Acad Radiol. 1998 Feb;5(2):86-92. doi: 10.1016/s1076-6332(98)80127-x.
To assess the usefulness of classifying degree of difficulty in abnormality detection and to determine the effect of knowing the true diagnosis when selecting subtle images for observer-performance studies.
A total of 529 posteroanterior chest images that had been used in a multiabnormality, multireader observer-performance study were rated by three observers as to the difficulty of determining the presence or absence of each abnormality when the true diagnosis was known and when it was not known. Changes in image subtlety ratings were evaluated, and actual observer-performance results for the different groups of images grouped according to raters' classifications with and without availability of the true diagnosis were compared.
The majority of negative cases (9,168 of 12,258, 74.8%) were rated as "easy" to determine. Substantial changes were made during the selection of the "subtle" case category when the truth was known compared with when the truth was not provided. These changes caused differences between typical and subtle cases in terms of observer performance. Combined ratings of case subtlety by agreement of multiple classifiers resulted in a well-ordered selection with decreasing observer performance as a function of subtlety ratings.

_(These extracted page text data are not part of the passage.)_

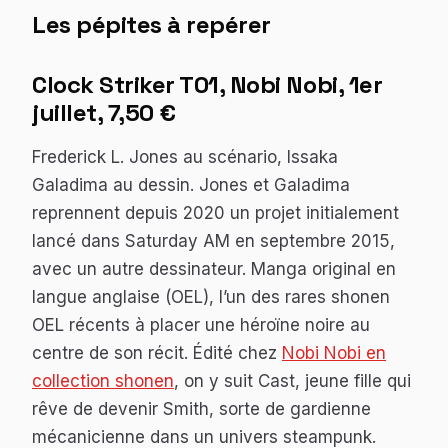
Les pépites à repérer
Clock Striker
T01, Nobi Nobi, 1er
juillet, 7,50 €
Frederick L. Jones au scénario, Issaka
Galadima au dessin. Jones et Galadima
reprennent depuis 2020 un projet initialement
lancé dans
Saturday AM
en septembre 2015,
avec un autre dessinateur. Manga original en
langue anglaise (OEL), l’un des rares shonen
OEL récents à placer une héroïne noire au
centre de son récit. Édité chez
Nobi Nobi en
collection shonen
, on y suit Cast, jeune fille qui
rêve de devenir Smith, sorte de gardienne
mécanicienne dans un univers steampunk.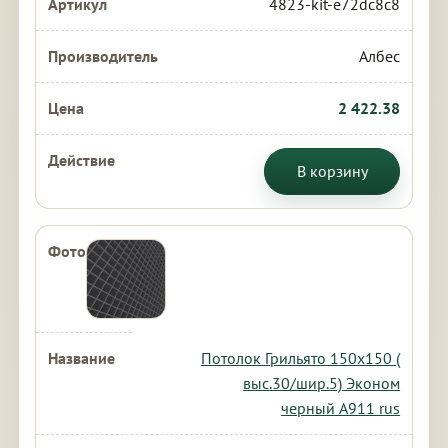
4823-kit-e72dc8c8
Албес
2 422.38
В корзину
Потолок Грильято 150х150 (
выс.30/шир.5) Эконом
черный А911 rus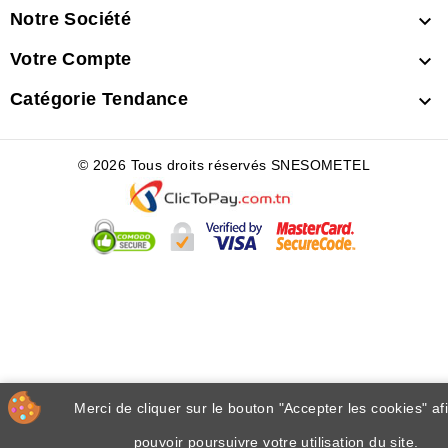
Notre Société

Votre Compte

Catégorie Tendance

© 2026 Tous droits réservés SNESOMETEL
Merci de cliquer sur le bouton "Accepter les cookies" af
pouvoir poursuivre votre utilisation du site.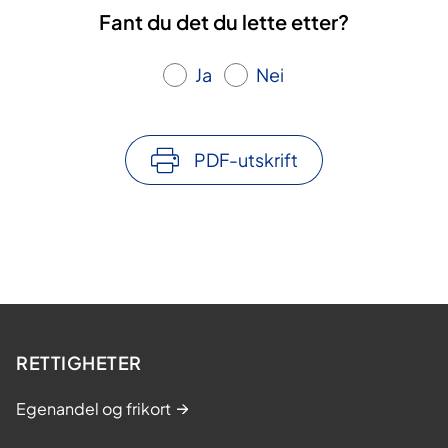
Fant du det du lette etter?
Ja
Nei
PDF-utskrift
RETTIGHETER
Egenandel og frikort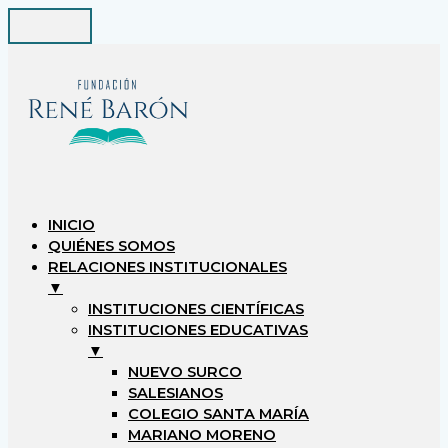
INICIO
QUIÉNES SOMOS
RELACIONES INSTITUCIONALES
▼
INSTITUCIONES CIENTÍFICAS
INSTITUCIONES EDUCATIVAS
▼
NUEVO SURCO
SALESIANOS
COLEGIO SANTA MARÍA
MARIANO MORENO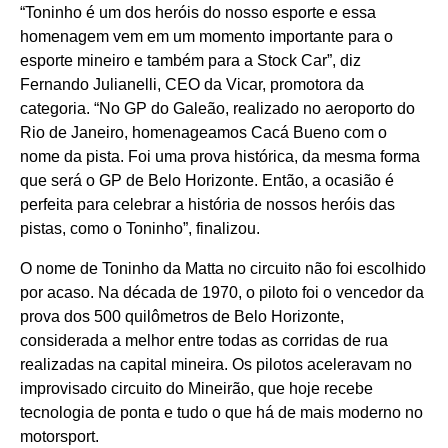
“Toninho é um dos heróis do nosso esporte e essa
homenagem vem em um momento importante para o
esporte mineiro e também para a Stock Car”, diz
Fernando Julianelli, CEO da Vicar, promotora da
categoria. “No GP do Galeão, realizado no aeroporto do
Rio de Janeiro, homenageamos Cacá Bueno com o
nome da pista. Foi uma prova histórica, da mesma forma
que será o GP de Belo Horizonte. Então, a ocasião é
perfeita para celebrar a história de nossos heróis das
pistas, como o Toninho”, finalizou.
O nome de Toninho da Matta no circuito não foi escolhido
por acaso. Na década de 1970, o piloto foi o vencedor da
prova dos 500 quilômetros de Belo Horizonte,
considerada a melhor entre todas as corridas de rua
realizadas na capital mineira. Os pilotos aceleravam no
improvisado circuito do Mineirão, que hoje recebe
tecnologia de ponta e tudo o que há de mais moderno no
motorsport.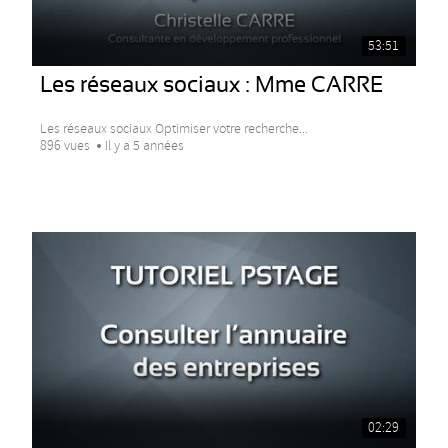
53:51
Les réseaux sociaux : Mme CARRE
Les réseaux sociaux Optimiser votre recherche...
896 vues
Il y a 5 années
02:29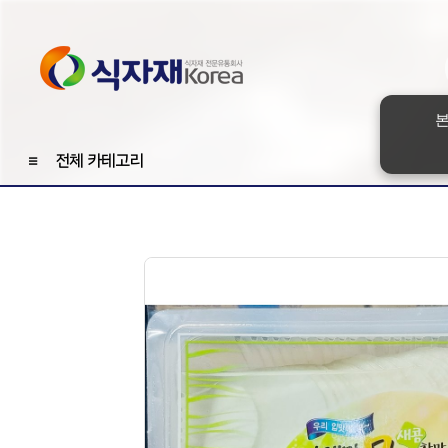
본
≡
전체 카테고리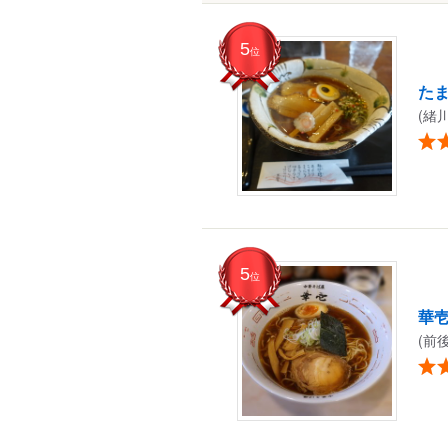
5
位
たま
(緒
5
位
華
(前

Cases for observer-performance studies that stress the diagnostic system can be successfully selected in the multiple-disease setting by experienced readers and should be selected with the truth known to the raters. The degree of agreement by multiple raters can be used to refine subtlety ratings.

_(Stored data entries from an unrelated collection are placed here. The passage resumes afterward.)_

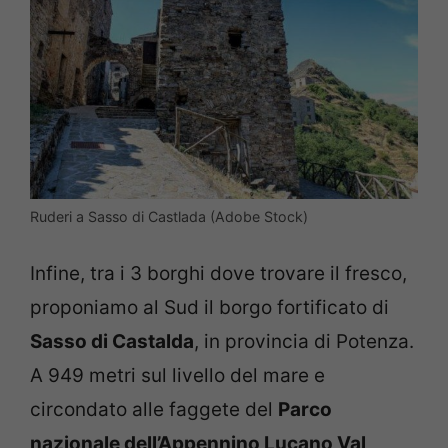
Ruderi a Sasso di Castlada (Adobe Stock)
Infine, tra i 3 borghi dove trovare il fresco,
proponiamo al Sud il borgo fortificato di
Sasso di Castalda
, in provincia di Potenza.
A 949 metri sul livello del mare e
circondato alle faggete del
Parco
nazionale dell’Appennino Lucano Val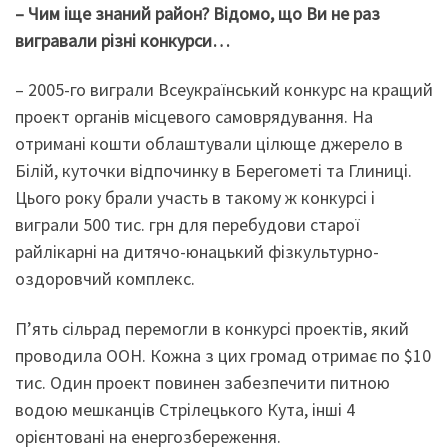
– Чим іще знаний район? Відомо, що Ви не раз
вигравали різні конкурси…
– 2005-го виграли Всеукраїнський конкурс на кращий
проект органів місцевого самоврядування. На
отримані кошти облаштували цілюще джерело в
Білій, куточки відпочинку в Берегометі та Глиниці.
Цього року брали участь в такому ж конкурсі і
виграли 500 тис. грн для перебудови старої
райлікарні на дитячо-юнацький фізкультурно-
оздоровчий комплекс.
П’ять сільрад перемогли в конкурсі проектів, який
проводила ООН. Кожна з цих громад отримає по $10
тис. Один проект повинен забезпечити питною
водою мешканців Стрілецького Кута, інші 4
орієнтовані на енергозбереження.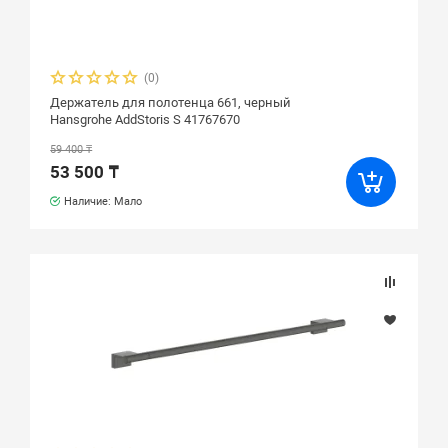
(0)
Держатель для полотенца 661, черный
Hansgrohe AddStoris S 41767670
59 400 ₸
53 500 ₸
Наличие: Мало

评估在异常检测中对难度程度进行分类的有用性,并确定在为观察者表现研究选择细微图像时知晓真实诊断的影响。
在一项多异常、多阅片者的观察者表现研究中使用的529张后前位胸部图像,由三位观察者对在知晓和不知晓真实诊断时确定每种异常是否存在的难度进行评级。评估图像细微程度评级的变化,并比较根据评级者分类在知晓和不知晓真实诊断情况下分组的不同图像组的实际观察者表现结果。
大多数阴性病例(12258例中的9168例,74.8%)被评为易于确定。与不知晓真相时相比,在知晓真相时选择“细微”病例类别期间发生了重大变化。这些变化导致典型病例和细微病例在观察者表现方面存在差异。通过多个分类器的一致意见对病例细微程度进行综合评级,得到了一个有序的选择,观察者表现随着细微程度评级的降低而下降。
在多种疾病背景下,经验丰富的阅片者可以成功选择用于强调诊断系统的观察者表现研究的病例,并且应该在评级者知晓真相的情况下进行选择。多个评级者的一致程度可用于完善细微程度评级。